DATASET:
>>>>>

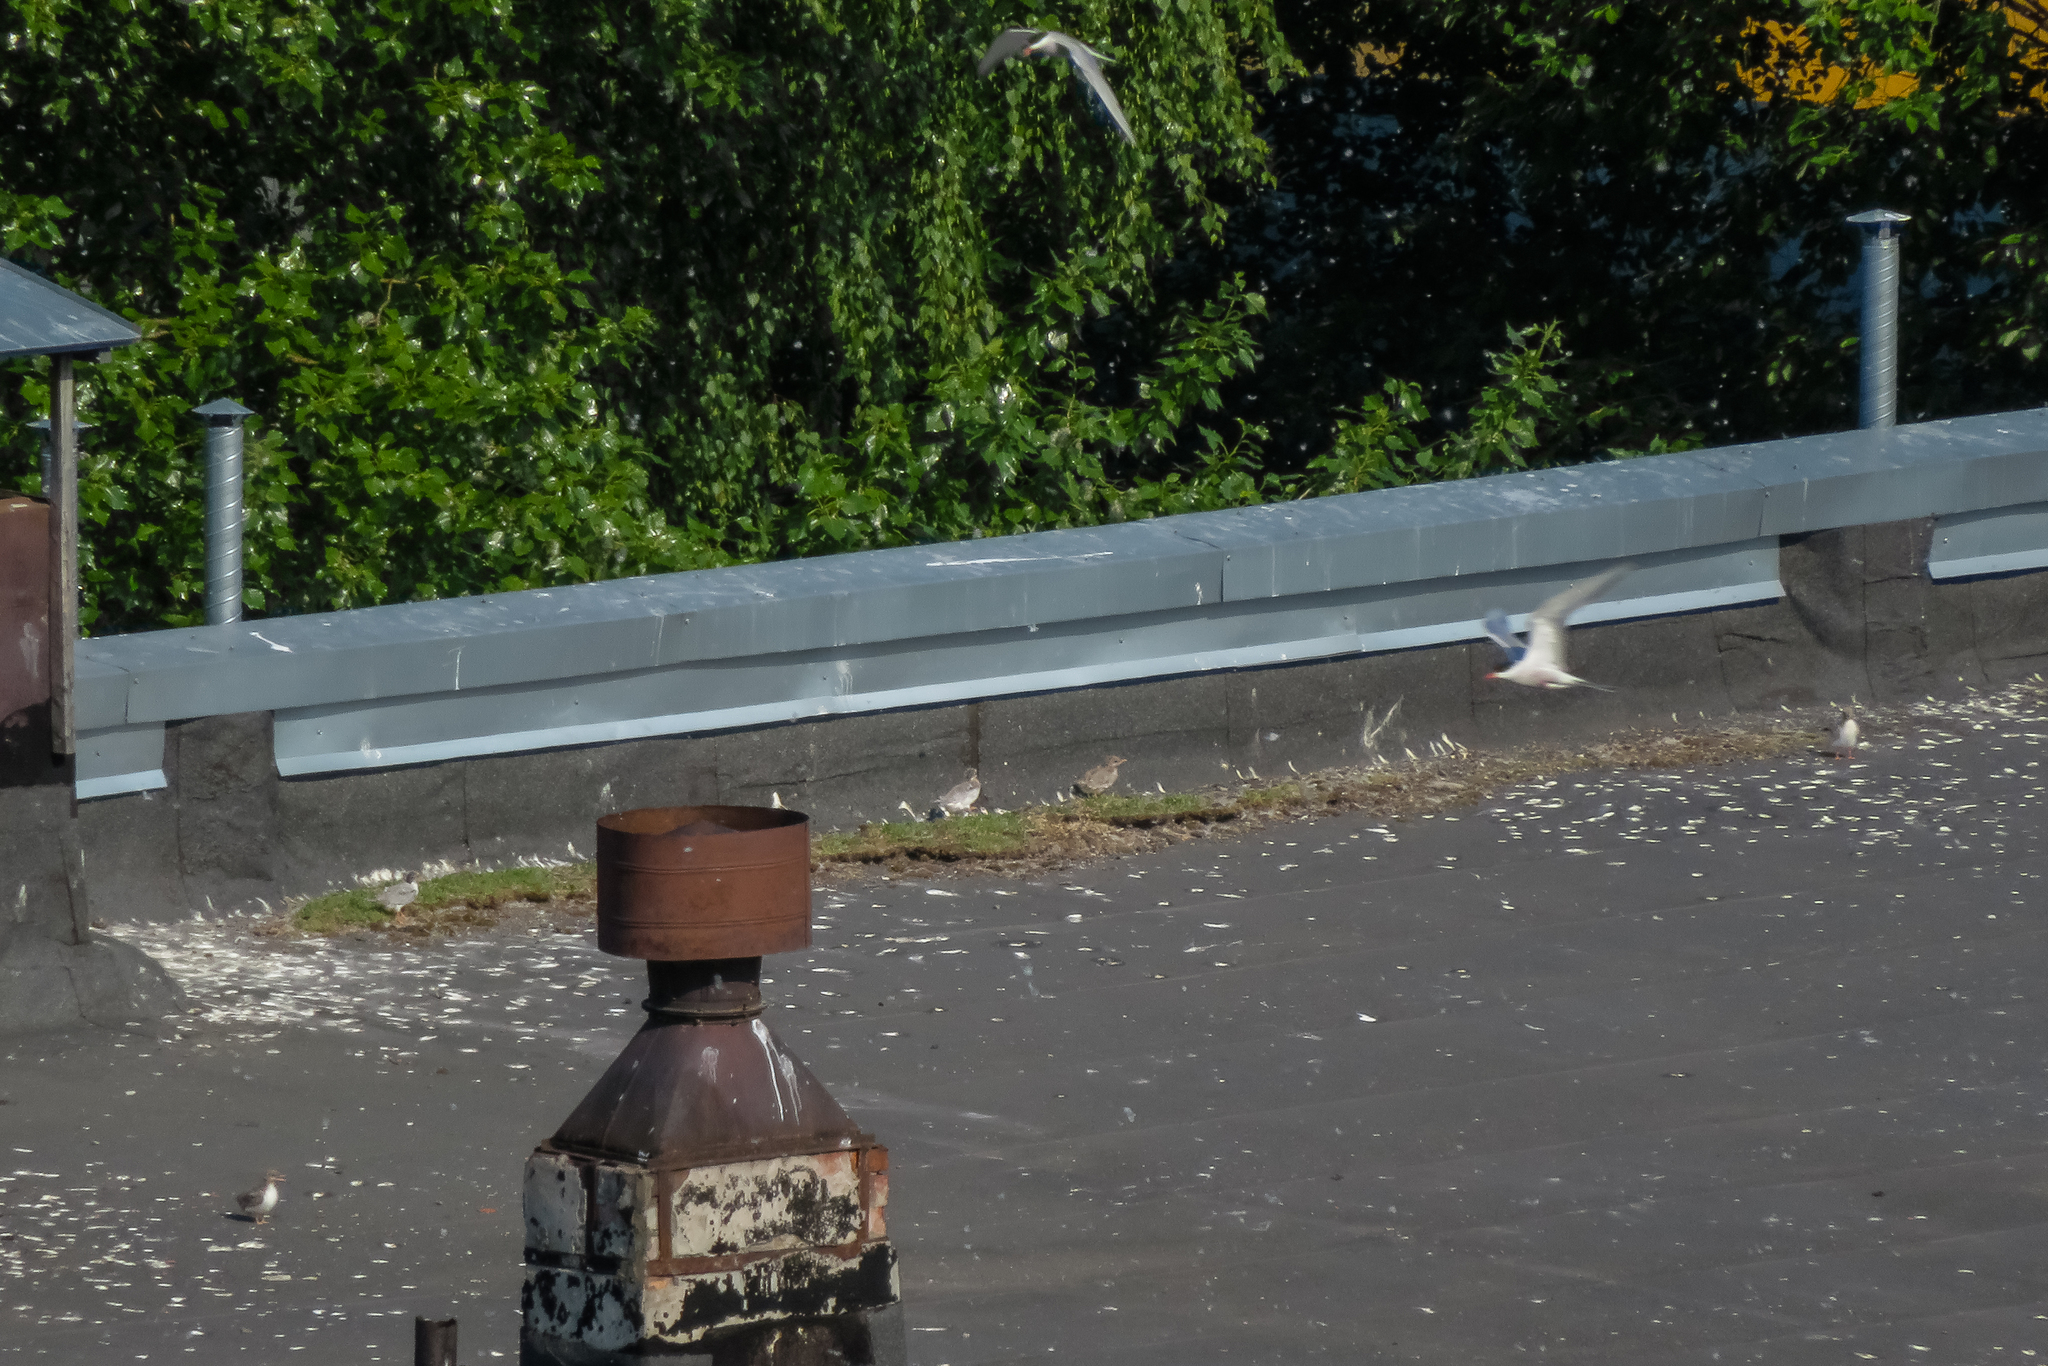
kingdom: Animalia
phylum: Chordata
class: Aves
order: Charadriiformes
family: Laridae
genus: Sterna
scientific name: Sterna hirundo
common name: Common tern
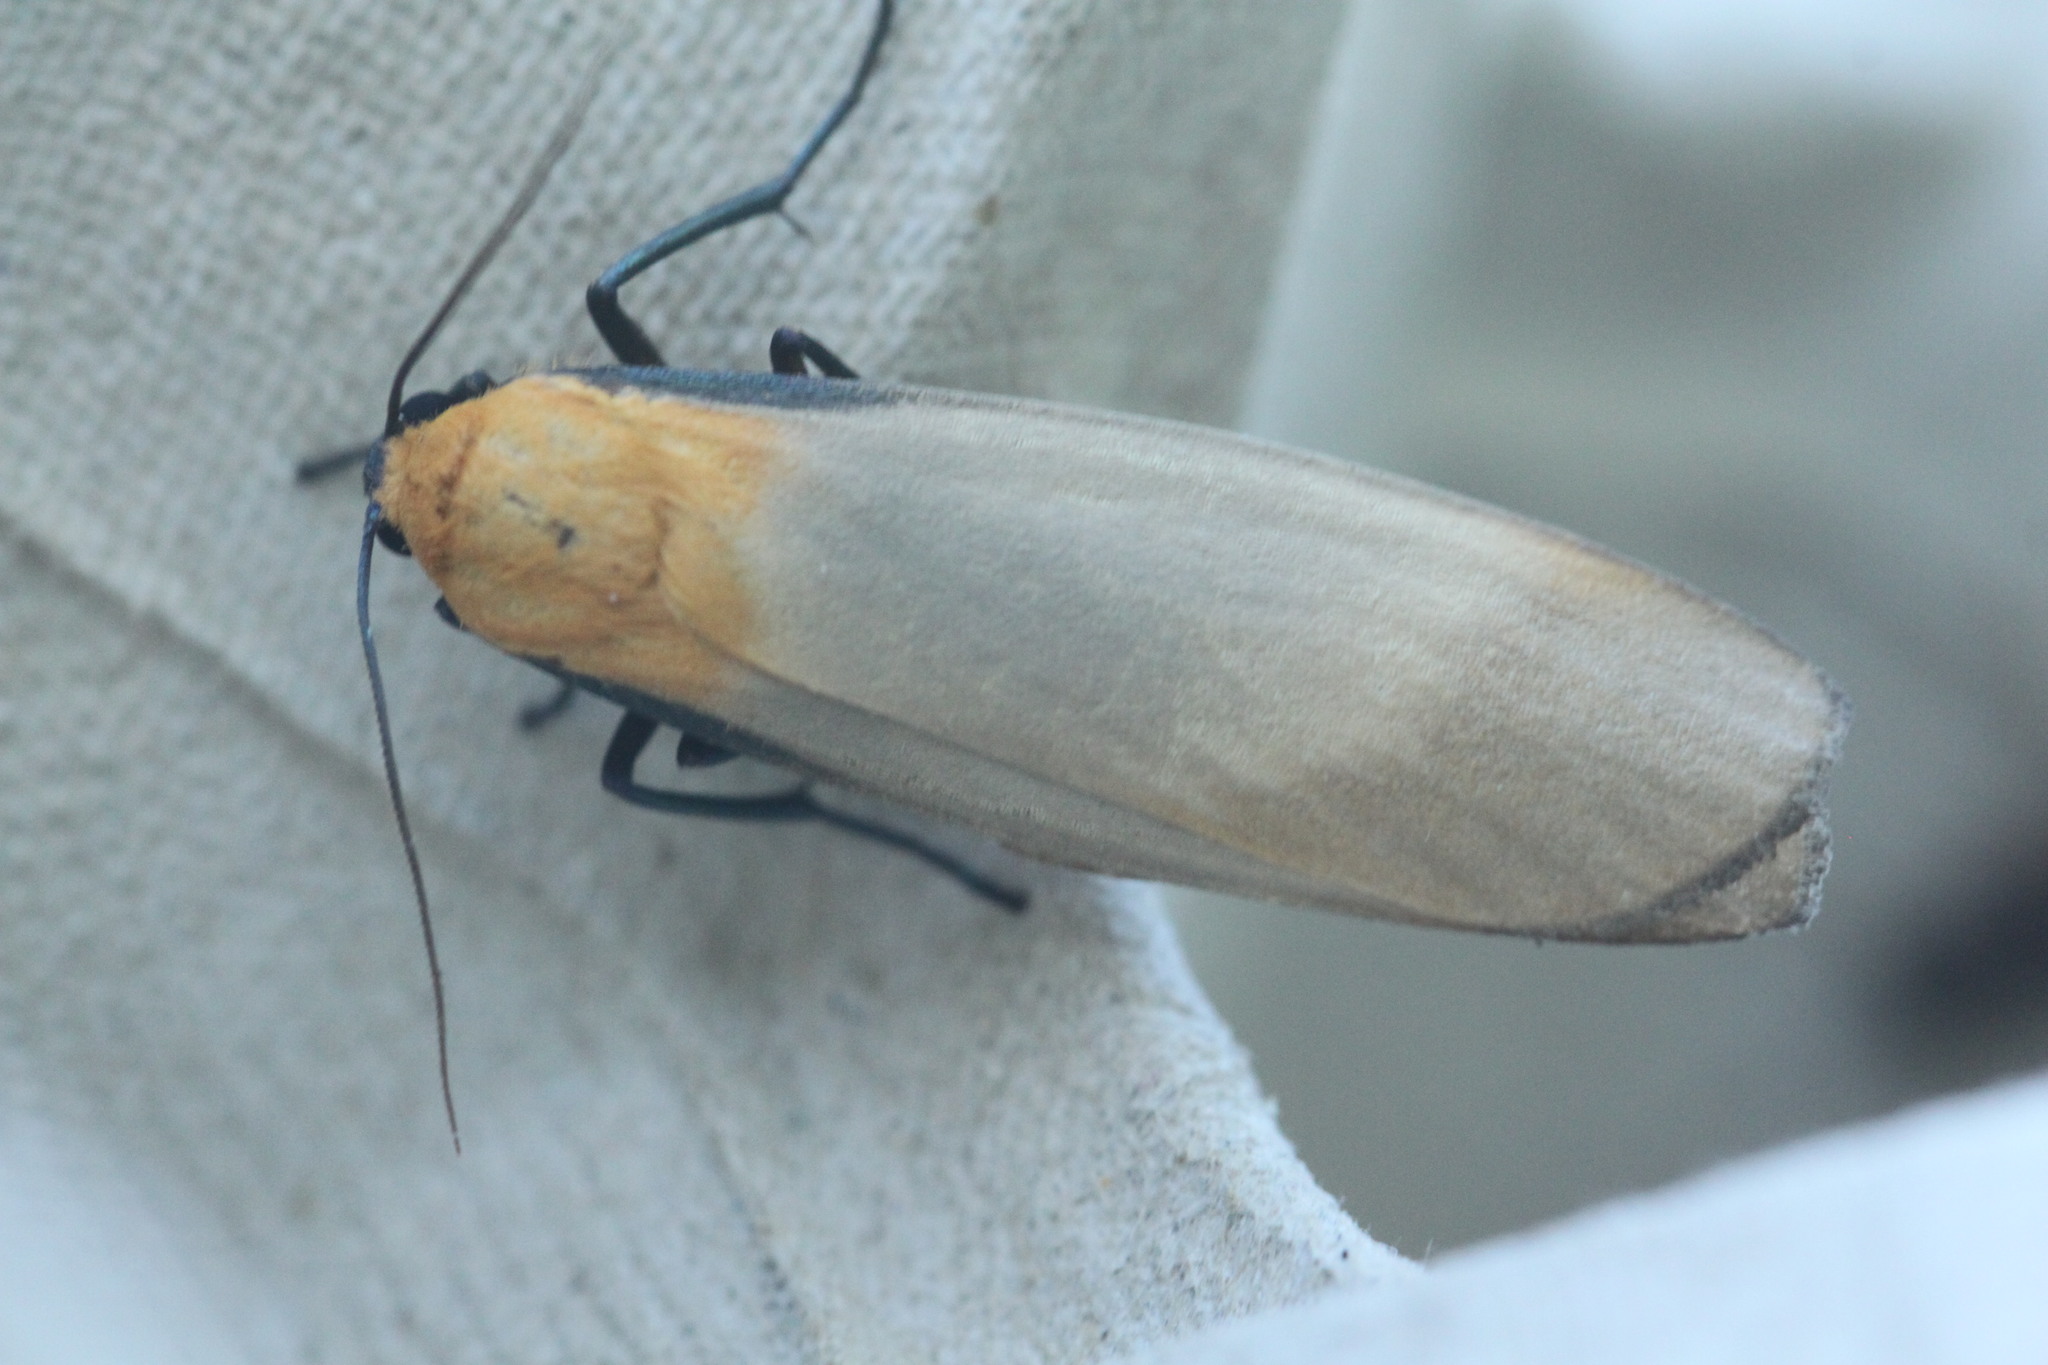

<<<<<

EXERCISE GOAL:
Can you copy out the lines above word for word, leaving the pictures out of your answer?

THE SOLUTION:
kingdom: Animalia
phylum: Chordata
class: Aves
order: Charadriiformes
family: Laridae
genus: Sterna
scientific name: Sterna hirundo
common name: Common tern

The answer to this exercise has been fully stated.